AT&T, the nation’s largest U.S. long-distance provider, recently announced it will begin selling telephone service using VoIP and expects to be operating in 100 markets by the end of the first quarter of 2004. Time Warner Cable, the second-largest cable company in America, has been testing VoIP technology in Portland, Maine, since last May and now intends to roll out service to its customers across the country. Comcast, Cablevision Systems and Cox Communications also are offering VoIP service on a limited basis.

 

The industry is gearing up for a debate on how the technology will be regulated, say Faulhaber. The FCC has formed a working group on VoIP and has held hearings on whether VoIP should be subject to the same kinds of regulations that apply to telephone service now. “It’s going to be an interesting battle,” he notes.

 

In October, the U.S. District Court in Minnesota ruled that the Minnesota Public Utilities Commission can not apply state telecommunication regulations to Vonage, a VoIP provider. The Court wrote: “State regulation would effectively decimate Congress’s mandate that the Internet remain unfettered by regulation.”

 

Faulhaber says that despite a pro-business administration in the White House, the FCC has had a difficult time selling deregulation politically. “Anything that is painted as deregulation runs into a political firestorm. It gets painted in the media as pandering to business interests.”

 

By the end of the year, Faulhaber predicts, attention will turn to Voice over WiFi, technology that allows telephone communications over wireless networks, primarily through laptops. Verizon is experimenting with a system and QUALCOMM has tests running in Washington, D.C. and San Diego, says Faulhaber. Data speed transmission is competitive with DSL, he adds, and VoWiFi “could become a killer.”

 

Wall Street continues to punish telecommunications firms that are investing, according to Faulhaber, who says businesses do not appear to be rushing into buying new telecommunications equipment although they are buying essential items. “Business will have to spend on telecom. It’s essential. But I don’t see a big splurge yet.”

 

The High Costs of Health Care

Healthcare has been dominated in the past year by the debate over legislation that extends drug coverage to Medicare recipients for the first time since the government-funded health system for the elderly and disabled was created 40 years ago.

 

After all the discussion, there will be very little effect of the legislation in 2004, suggests Mark Pauly, Wharton professor of healthcare systems. The only impact of the bill in 2004 may be enhanced payments to Medicare managed care providers and a discount card that will give recipients reduced prices on out-of-pocket drug costs.

 

The drug benefit will not kick in until 2006 and provisions aimed at making Medicare more competitive will not go into effect until 2010, Pauly notes. The new Medicare drug benefit will not have much impact on drug company sales, profits or share prices, he says, adding that drug firms may lose business if enough employer-financed plans reduce or eliminate drug benefits now that Medicare has stepped in. “I don’t see this as a give-away to the pharmaceutical firms and if enough employers drop coverage, it can be a take-back.”

 

Overall health spending, which topped $1.4 trillion in 2001, the last year for which official figures are available, will continue to outpace inflation at a real rate of 5-7%, Pauly forecasts. Drug spending, which had been driving the rise in health care costs in recent years, may drop off in 2004 as the industry loses patent protection on some key blockbuster therapies.

 

The rate of increase in health care premiums is also likely to slow. “I would be surprised if health premiums in 2004 grow more rapidly than 2003,” says Pauly. “We’ve gone through heavy gains and the market is competitive.

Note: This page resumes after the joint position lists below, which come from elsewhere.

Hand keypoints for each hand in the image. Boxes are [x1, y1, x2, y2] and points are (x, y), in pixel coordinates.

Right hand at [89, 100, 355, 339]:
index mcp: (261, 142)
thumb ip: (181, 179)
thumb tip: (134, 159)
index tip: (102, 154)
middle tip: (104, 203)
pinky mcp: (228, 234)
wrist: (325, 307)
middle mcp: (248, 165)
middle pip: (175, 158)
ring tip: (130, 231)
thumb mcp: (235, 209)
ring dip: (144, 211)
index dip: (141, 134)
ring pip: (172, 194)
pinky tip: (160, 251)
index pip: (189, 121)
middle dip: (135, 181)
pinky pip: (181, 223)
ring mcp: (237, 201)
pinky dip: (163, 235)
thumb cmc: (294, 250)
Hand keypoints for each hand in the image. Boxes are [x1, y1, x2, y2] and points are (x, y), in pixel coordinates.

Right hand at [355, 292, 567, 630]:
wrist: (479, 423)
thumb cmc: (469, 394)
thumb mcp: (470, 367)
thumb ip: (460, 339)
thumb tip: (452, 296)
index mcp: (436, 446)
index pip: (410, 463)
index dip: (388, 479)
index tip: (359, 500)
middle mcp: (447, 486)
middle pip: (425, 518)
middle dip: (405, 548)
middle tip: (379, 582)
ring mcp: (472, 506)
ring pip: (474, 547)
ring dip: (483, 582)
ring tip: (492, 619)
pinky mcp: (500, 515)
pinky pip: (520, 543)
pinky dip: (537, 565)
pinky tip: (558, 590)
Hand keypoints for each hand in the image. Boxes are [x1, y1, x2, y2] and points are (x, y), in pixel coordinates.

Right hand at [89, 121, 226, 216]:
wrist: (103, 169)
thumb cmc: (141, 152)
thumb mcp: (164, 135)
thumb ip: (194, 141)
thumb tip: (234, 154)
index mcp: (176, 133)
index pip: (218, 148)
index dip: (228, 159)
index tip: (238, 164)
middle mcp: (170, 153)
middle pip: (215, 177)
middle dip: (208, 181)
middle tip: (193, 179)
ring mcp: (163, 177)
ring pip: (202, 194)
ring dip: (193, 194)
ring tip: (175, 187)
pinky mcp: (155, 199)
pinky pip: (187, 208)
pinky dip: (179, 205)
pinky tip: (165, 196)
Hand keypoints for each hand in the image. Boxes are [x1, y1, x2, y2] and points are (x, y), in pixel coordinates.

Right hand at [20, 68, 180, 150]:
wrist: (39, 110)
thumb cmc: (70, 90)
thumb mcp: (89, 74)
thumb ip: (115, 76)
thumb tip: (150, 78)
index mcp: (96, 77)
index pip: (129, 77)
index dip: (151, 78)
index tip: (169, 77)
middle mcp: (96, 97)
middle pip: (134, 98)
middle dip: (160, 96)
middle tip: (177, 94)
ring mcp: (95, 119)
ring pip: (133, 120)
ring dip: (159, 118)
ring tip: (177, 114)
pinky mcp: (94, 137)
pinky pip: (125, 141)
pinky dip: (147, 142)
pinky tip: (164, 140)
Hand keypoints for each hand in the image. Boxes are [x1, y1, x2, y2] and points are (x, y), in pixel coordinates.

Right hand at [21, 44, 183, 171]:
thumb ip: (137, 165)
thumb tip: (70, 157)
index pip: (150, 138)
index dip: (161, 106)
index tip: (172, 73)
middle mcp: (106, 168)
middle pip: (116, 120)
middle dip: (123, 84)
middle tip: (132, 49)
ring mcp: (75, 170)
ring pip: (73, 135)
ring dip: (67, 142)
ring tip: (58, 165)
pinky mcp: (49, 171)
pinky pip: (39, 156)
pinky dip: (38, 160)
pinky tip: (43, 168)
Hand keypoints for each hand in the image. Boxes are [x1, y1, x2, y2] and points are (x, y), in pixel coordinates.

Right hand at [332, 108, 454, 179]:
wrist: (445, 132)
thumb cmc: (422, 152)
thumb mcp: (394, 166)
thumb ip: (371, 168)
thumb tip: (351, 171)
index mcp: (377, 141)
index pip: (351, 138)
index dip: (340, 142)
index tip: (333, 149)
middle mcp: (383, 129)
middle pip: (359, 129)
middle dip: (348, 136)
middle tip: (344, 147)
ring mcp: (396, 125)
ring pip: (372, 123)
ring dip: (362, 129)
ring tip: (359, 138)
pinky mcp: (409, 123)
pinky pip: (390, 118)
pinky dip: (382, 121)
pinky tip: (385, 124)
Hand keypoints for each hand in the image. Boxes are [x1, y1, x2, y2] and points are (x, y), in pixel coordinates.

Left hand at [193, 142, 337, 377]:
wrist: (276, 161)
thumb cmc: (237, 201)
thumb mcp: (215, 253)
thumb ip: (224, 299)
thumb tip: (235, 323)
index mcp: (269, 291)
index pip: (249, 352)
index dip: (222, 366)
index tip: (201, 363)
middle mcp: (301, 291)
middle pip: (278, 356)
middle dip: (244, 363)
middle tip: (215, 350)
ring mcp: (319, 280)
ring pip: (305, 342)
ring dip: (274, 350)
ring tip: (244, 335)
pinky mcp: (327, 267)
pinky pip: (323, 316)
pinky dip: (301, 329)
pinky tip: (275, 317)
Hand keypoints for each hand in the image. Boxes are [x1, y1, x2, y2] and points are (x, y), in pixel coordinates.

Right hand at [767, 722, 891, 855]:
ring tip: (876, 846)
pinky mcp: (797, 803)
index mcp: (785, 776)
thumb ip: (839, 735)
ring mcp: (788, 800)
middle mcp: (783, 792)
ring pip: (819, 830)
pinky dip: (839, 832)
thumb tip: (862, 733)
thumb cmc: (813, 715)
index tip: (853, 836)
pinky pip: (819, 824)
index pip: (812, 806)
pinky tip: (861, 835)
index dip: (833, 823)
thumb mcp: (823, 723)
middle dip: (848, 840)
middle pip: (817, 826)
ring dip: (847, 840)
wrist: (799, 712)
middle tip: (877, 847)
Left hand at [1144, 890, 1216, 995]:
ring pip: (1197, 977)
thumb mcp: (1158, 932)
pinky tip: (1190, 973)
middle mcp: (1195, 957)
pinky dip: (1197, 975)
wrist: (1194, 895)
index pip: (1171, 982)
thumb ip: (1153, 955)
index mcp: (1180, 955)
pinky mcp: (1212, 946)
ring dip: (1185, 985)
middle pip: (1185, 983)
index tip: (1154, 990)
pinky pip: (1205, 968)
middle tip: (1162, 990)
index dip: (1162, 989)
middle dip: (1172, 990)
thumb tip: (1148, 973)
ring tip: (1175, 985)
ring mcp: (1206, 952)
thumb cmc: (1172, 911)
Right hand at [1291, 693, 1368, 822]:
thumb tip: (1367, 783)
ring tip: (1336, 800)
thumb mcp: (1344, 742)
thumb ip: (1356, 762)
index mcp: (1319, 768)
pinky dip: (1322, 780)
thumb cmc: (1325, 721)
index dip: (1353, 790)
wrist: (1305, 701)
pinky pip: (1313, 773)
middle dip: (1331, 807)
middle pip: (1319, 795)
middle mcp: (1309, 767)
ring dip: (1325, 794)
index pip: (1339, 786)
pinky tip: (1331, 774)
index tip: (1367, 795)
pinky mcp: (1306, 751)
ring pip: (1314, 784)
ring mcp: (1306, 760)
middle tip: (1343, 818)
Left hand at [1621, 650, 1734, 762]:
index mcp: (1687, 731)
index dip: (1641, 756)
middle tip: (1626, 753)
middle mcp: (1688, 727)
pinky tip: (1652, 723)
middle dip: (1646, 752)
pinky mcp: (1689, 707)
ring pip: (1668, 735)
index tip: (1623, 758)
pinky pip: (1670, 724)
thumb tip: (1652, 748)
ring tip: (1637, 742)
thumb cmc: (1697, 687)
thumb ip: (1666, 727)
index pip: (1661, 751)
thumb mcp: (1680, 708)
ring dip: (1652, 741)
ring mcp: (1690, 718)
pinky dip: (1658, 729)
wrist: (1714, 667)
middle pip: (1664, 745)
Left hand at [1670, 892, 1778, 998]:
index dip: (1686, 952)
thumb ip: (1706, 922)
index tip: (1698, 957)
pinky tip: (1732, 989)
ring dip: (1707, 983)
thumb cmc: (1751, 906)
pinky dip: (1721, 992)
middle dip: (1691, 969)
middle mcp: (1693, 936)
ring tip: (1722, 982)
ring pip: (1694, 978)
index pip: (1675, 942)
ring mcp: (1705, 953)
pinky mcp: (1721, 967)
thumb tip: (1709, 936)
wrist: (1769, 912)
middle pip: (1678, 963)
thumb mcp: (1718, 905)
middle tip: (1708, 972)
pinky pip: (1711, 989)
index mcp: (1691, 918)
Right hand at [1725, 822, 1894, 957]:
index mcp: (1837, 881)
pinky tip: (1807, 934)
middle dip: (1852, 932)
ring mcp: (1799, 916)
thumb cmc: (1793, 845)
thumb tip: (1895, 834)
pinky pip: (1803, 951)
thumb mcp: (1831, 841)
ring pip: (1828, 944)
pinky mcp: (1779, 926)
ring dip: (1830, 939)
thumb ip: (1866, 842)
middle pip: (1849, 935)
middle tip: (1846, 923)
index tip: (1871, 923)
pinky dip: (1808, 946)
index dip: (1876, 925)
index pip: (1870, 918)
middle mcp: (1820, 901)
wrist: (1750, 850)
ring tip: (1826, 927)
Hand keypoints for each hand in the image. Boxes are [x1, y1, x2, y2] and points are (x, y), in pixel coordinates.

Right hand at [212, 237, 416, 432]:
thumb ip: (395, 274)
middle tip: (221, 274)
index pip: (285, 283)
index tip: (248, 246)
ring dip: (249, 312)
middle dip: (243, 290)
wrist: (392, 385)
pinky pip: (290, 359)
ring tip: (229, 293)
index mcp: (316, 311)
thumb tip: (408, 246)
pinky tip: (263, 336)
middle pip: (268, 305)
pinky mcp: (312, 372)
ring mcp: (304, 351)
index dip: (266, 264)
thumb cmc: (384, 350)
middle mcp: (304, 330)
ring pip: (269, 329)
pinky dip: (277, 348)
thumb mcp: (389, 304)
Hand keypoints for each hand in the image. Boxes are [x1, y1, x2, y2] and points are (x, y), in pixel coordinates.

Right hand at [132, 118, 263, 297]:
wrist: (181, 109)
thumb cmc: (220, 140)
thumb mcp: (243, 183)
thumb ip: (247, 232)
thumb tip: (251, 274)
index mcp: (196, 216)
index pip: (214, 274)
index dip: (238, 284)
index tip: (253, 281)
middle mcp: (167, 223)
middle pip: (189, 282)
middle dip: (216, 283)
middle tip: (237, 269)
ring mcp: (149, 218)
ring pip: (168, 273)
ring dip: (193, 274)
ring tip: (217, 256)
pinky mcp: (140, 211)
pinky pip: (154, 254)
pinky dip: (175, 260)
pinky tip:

The fundamental trends in spending seem to be slowing rather than rising.”

 

The upcoming presidential campaign is likely to focus on coverage of the nation’s 44 million uninsured, but after the Medicare legislation there is little left in the federal budget for more than modest proposals, according to Pauly. “There will be a lot of discussion, but I’m not sure I’d predict action. State and federal budgets will be a constraint, and the uninsured are not as politically influential as the elderly – and the elderly got to the trough first.”